What They’re Saying:
"Veterans with significant disabilities are often shut out of HUD housing assistance programs due to their restrictive eligibility criteria,” said Heather Ansley, Esq., MSW, Associate Executive Director of Government Relations, Paralyzed Veterans of America (PVA). “PVA thanks Rep. Carbajal for introducing the Home for the Brave Act that seeks to remove impediments to affordable housing for these veterans."
“More than half of homeless veterans have disabilities, many of which are service-connected by VA. We must ensure these individuals have the support they need and are not unfairly penalized for their disability compensation when seeking support through housing assistance programs,” said DAV National Legislative Director Joy Ilem. “We thank Congressman Carbajal for highlighting this injustice through the Home for the Brave Act, and are pleased to support this legislation to expand housing options for our nation’s disabled veterans.”
“The VFW supports this legislation to ensure veterans will be able to fully utilize their earned benefits without the penalty of financial offsets,” said VFW Director of National Legislative Services, Patrick Murray. “Using one earned VA benefit should never prevent a veteran from using another unrelated benefit. The VFW is glad to see this issue has the bipartisan support it deserves, and we thank Congressmen Carbajal and Smucker for making this a priority.”
"Every US citizen is deeply indebted to all those who wear the American flag on their uniform, and it is time for us to pay back that debt by ending homelessness among anyone who was ever enlisted in the armed forces,” said Executive Director of the National Coalition for the Homeless Donald Whitehead. By making housing more affordable to disabled veterans, we move closer to the day when our nation's veterans do not have to deal with all the long term health consequences associated with living on the streets."
“The bipartisan Home for the Brave Act provides an essential fix to help our nation’s homeless veterans ensure they have expanded housing opportunities. Service-disabled veterans are receiving payments because they were harmed serving our country and any payments we owe them should not limit access to housing assistance programs when they are in need,” said Lt. Gen. Dana T. Atkins, USAD (Ret), President and CEO of the Military Officers Association of America. “MOAA thanks Reps. Carbajal and Smucker for their leadership on this issue and for encouraging Congress to move swiftly and pass this bill.”

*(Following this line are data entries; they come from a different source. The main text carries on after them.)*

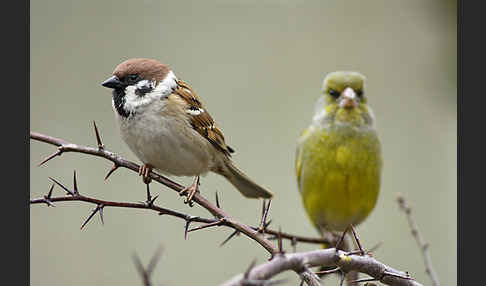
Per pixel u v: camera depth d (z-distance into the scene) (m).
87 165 10.99
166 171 8.95
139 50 12.39
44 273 9.85
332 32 13.09
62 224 10.41
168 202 10.83
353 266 5.21
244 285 4.14
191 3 13.10
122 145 11.25
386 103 12.35
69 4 12.49
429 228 11.00
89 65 12.02
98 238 10.41
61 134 11.20
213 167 9.34
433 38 12.37
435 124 12.01
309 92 12.44
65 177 10.81
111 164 11.05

“No veteran should face housing discrimination based on their service-connected disability, but right now that is exactly what many face with Department of Housing & Urban Development (HUD) housing assistance programs,” said National Commander James W. “Bill” Oxford, The American Legion. “The American Legion is proud to stand with Representative Carbajal in support of the Home for the Brave Act, which would close the loophole that counts service-related disability benefits as income for consideration of housing assistance programs.”
Rep. Salud Carbajal represents California’s 24th congressional district, encompassing Santa Barbara, San Luis Obispo and part of Ventura County. He sits on the House Armed Services Committee, Agriculture Committee, and Transportation and Infrastructure Committee, where he serves as the Chair of the Subcommittee on Coast Guard and Maritime Transportation.